EXERCISE: Between the line containing "left back paw: (739, 593)" and the line containing "left hip: (579, 685)" lies a run of lines; give that run again exactly, with both of those lines, and nothing else from the entries below.

INFORMATION GIVEN:
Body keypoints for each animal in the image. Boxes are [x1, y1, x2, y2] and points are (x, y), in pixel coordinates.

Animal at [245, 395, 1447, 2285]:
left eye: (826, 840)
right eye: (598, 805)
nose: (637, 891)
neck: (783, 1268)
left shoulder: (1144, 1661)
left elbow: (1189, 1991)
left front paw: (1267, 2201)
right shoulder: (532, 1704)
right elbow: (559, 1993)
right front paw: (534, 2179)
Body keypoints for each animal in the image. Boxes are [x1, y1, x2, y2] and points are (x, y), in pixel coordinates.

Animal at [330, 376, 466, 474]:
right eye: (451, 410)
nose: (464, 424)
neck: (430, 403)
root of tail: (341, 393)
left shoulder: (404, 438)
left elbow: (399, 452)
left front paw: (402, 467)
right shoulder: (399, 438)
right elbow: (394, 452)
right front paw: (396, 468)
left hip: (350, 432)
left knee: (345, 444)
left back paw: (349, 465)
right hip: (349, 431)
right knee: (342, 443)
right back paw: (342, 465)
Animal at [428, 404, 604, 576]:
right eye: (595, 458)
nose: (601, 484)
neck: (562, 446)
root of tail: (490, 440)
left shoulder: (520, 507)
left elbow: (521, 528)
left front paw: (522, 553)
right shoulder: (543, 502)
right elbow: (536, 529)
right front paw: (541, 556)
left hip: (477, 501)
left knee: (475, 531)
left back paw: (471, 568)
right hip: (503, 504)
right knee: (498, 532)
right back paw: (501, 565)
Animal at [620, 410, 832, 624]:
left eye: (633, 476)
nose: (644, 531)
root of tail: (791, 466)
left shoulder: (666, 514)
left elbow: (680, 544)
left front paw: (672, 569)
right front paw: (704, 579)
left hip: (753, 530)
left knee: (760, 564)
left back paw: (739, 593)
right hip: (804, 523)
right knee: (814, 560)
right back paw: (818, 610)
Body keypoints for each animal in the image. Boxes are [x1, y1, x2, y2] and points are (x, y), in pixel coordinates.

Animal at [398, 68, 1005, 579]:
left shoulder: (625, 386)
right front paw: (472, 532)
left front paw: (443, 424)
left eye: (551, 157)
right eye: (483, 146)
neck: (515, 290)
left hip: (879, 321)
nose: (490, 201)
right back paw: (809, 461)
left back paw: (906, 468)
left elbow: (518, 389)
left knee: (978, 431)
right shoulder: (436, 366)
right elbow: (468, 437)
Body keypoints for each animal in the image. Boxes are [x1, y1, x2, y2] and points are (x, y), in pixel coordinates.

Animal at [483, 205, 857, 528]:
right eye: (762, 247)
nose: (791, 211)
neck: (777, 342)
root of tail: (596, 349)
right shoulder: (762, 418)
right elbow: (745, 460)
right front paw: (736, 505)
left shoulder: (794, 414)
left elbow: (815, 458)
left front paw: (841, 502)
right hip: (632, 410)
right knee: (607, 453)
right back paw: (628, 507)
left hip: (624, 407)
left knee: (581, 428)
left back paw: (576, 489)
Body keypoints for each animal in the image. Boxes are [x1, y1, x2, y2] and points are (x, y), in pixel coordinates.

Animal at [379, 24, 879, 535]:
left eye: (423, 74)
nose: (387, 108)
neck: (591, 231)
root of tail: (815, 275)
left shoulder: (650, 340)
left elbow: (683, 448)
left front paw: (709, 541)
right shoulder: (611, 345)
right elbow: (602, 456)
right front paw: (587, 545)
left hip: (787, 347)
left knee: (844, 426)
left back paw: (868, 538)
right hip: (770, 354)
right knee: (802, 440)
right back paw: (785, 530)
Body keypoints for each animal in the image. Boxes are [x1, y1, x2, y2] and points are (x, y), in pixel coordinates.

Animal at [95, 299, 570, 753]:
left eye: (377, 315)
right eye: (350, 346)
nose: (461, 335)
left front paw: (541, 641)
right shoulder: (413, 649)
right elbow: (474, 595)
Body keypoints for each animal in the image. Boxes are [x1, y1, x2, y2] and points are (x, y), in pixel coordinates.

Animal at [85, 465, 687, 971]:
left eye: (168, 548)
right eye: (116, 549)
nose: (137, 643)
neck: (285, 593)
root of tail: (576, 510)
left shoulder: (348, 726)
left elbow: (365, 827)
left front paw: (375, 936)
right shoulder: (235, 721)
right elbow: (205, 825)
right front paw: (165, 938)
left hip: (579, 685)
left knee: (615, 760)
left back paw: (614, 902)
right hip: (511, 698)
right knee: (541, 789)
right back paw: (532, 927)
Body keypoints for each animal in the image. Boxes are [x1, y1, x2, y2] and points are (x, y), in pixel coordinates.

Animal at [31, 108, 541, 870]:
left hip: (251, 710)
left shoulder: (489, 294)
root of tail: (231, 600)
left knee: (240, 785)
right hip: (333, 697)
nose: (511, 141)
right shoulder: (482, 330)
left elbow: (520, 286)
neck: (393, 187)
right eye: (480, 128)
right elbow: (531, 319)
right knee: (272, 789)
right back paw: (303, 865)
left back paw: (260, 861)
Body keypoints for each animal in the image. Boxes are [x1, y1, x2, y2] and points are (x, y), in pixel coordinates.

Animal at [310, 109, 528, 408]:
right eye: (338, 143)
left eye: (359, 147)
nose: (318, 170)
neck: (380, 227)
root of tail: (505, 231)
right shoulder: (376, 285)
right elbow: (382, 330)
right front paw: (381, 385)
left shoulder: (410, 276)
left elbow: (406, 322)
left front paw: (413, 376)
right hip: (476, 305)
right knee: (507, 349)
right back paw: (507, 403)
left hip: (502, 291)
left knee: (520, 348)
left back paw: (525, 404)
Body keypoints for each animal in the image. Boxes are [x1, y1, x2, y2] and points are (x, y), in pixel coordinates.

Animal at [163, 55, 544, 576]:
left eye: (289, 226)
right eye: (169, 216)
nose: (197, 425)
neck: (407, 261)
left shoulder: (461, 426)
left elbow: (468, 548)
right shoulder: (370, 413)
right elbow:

RESPONSE FOR THIS EXERCISE:
left back paw: (739, 593)
right hip: (804, 523)
right knee: (814, 560)
right back paw: (818, 610)
Body keypoints for each animal in the image. Boxes are [x1, y1, x2, y2] and points are (x, y), in pixel coordinates.

Animal at [398, 68, 1005, 579]:
left shoulder: (625, 386)
right front paw: (472, 532)
left front paw: (443, 424)
left eye: (551, 157)
right eye: (483, 146)
neck: (515, 290)
left hip: (879, 321)
nose: (490, 201)
right back paw: (809, 461)
left back paw: (906, 468)
left elbow: (518, 389)
left knee: (978, 431)
right shoulder: (436, 366)
right elbow: (468, 437)
Body keypoints for each animal in the image. Boxes are [x1, y1, x2, y2] and points are (x, y), in pixel coordinates.

Animal at [483, 205, 857, 528]:
right eye: (762, 247)
nose: (791, 211)
neck: (777, 342)
root of tail: (596, 349)
right shoulder: (762, 418)
right elbow: (745, 460)
right front paw: (736, 505)
left shoulder: (794, 414)
left elbow: (815, 458)
left front paw: (841, 502)
right hip: (632, 410)
right knee: (607, 453)
right back paw: (628, 507)
left hip: (624, 407)
left knee: (581, 428)
left back paw: (576, 489)
Body keypoints for each animal in the image. Boxes are [x1, y1, x2, y2] and points are (x, y), in pixel coordinates.

Animal at [379, 24, 879, 535]:
left eye: (423, 74)
nose: (387, 108)
neck: (591, 231)
root of tail: (815, 275)
left shoulder: (650, 340)
left elbow: (683, 448)
left front paw: (709, 541)
right shoulder: (611, 345)
right elbow: (602, 456)
right front paw: (587, 545)
left hip: (787, 347)
left knee: (844, 426)
left back paw: (868, 538)
right hip: (770, 354)
right knee: (802, 440)
right back paw: (785, 530)
Body keypoints for each animal in the image. Boxes are [x1, y1, x2, y2] and points are (x, y), in pixel coordinates.

Animal at [95, 299, 570, 753]:
left eye: (377, 315)
right eye: (350, 346)
nose: (461, 335)
left front paw: (541, 641)
right shoulder: (413, 649)
right elbow: (474, 595)
Body keypoints for each animal in the image. Boxes are [x1, y1, x2, y2] and points are (x, y), in pixel coordinates.

Animal at [85, 465, 687, 971]:
left eye: (168, 548)
right eye: (116, 549)
nose: (137, 643)
neck: (285, 593)
root of tail: (576, 510)
left shoulder: (348, 726)
left elbow: (365, 827)
left front paw: (375, 936)
right shoulder: (235, 721)
right elbow: (205, 825)
right front paw: (165, 938)
left hip: (579, 685)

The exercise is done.